Despite the relatively short history of compressive sensing (CS) theory pioneered by the work by Candès, Romberg, and Tao [393, 394, 395] and Donoho [396], the numbers of studies and publications in this area have become amazingly large. On the other hand, the applications of CS just begin to appear. The inborn nature that many signals can be represented by sparse vectors has been recognized in many areas of applications. Examples in wireless communication include the sparse channel impulse response in the time domain, the sparse unitization of the spectrum, and the time and spatial sparsity in the wireless sensor networks. For each of these sparse signals, there are innovative signal acquisition schemes that not only satisfy the requirements by the CS theory, but also are easily realizable on hardware. Efficient signal-recovery algorithms for each system are also available. They guarantee stable signal recovery with high probability.
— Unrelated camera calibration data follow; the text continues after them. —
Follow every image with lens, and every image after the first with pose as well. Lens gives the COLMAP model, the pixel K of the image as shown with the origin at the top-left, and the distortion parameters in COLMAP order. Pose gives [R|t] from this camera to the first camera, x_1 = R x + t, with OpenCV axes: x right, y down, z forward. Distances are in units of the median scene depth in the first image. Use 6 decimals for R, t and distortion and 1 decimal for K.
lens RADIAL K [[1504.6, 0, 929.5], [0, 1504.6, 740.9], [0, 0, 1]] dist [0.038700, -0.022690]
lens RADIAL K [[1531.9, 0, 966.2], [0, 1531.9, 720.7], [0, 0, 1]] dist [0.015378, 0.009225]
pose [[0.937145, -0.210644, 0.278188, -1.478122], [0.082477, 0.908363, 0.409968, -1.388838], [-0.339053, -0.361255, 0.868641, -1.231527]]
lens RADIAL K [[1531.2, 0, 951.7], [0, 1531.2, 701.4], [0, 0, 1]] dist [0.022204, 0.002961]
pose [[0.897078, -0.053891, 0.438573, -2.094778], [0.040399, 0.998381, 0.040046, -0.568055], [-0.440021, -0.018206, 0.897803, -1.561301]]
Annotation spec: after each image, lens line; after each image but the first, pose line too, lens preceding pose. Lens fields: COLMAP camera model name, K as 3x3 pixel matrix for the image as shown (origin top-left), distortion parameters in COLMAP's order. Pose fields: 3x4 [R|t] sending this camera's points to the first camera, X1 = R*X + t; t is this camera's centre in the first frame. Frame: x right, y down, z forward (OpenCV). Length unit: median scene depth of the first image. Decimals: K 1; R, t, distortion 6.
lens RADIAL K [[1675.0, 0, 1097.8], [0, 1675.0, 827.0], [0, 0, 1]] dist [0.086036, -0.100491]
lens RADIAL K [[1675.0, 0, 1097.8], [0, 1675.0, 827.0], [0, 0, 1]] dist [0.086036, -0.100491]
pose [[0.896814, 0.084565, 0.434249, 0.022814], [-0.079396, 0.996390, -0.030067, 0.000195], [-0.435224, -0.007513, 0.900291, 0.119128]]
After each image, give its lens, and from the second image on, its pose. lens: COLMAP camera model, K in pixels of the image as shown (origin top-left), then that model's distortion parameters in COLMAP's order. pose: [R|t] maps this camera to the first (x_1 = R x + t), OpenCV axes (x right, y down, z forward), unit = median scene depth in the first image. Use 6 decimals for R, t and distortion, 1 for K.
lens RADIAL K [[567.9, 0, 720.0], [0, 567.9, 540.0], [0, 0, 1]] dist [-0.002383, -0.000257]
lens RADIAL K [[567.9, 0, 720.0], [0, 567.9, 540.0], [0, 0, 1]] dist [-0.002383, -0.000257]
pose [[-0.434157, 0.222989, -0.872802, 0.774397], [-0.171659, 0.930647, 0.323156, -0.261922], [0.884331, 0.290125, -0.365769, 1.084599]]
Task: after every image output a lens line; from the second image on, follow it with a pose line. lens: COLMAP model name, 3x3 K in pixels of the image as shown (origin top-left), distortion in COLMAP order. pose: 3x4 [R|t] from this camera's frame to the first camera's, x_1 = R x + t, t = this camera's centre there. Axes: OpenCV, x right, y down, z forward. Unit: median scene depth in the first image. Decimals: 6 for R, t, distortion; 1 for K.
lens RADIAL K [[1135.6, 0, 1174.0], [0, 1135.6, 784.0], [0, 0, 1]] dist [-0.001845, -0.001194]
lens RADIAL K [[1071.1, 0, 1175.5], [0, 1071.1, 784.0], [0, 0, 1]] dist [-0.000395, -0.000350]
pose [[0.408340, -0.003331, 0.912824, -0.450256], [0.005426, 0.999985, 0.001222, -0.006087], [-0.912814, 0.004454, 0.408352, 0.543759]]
In this chapter, we provide a concise overview of CS basics and some of its extensions. In subsequent chapters, we focus on CS algorithms and specific areas of CS research related to bid data. This chapter begins with Section 8.1, which gives the motivation of CS, illustrates the typical steps of CS by an example, summarizes the key components CS, and discusses how nearly sparse signals and measurement noise are treated in robust CS. Following these discussions, Section 8.2 compares CS with traditional sensing and examines their advantages and disadvantages. The foundation of CS, sparse representation, is studied in Section 8.3, which briefly covers sparsifying transforms, analytic dictionaries, learned dictionaries, as well as a few extensions of sparse modeling. Next, Section 8.4 discusses a variety of conditions under which one can trust CS for encoding signals during sensing and recovering them faithfully after sensing. Then, two synthetic examples are given to close this chapter. Finally, we outline some applications for CS in Section 8.5.

Background

The Nyquist/Shannon sampling theory has been accepted as the doctrine for signal acquisition and processing ever since it was implied by the work of Nyquist in 1928 [397] and proved by Shannon in 1949 [398]. The theorem says that to exactly reconstruct an arbitrary band-limited signal from its samples, the sampling rate needs to be at least twice the bandwidth.